Required action -> Set down every entry below exactly as it stands.

Entries shown ->
:::::

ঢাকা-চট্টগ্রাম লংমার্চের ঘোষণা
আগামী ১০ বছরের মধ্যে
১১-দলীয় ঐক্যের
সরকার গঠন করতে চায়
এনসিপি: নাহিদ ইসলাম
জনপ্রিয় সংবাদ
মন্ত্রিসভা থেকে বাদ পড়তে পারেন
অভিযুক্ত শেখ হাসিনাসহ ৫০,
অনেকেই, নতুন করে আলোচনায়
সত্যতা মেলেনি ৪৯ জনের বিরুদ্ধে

:::::

Answer to the exercise ->
ঢাকা-চট্টগ্রাম লংমার্চের ঘোষণা
আগামী ১০ বছরের মধ্যে
১১-দলীয় ঐক্যের
সরকার গঠন করতে চায়
এনসিপি: নাহিদ ইসলাম
জনপ্রিয় সংবাদ
মন্ত্রিসভা থেকে বাদ পড়তে পারেন
অভিযুক্ত শেখ হাসিনাসহ ৫০,
অনেকেই, নতুন করে আলোচনায়
সত্যতা মেলেনি ৪৯ জনের বিরুদ্ধে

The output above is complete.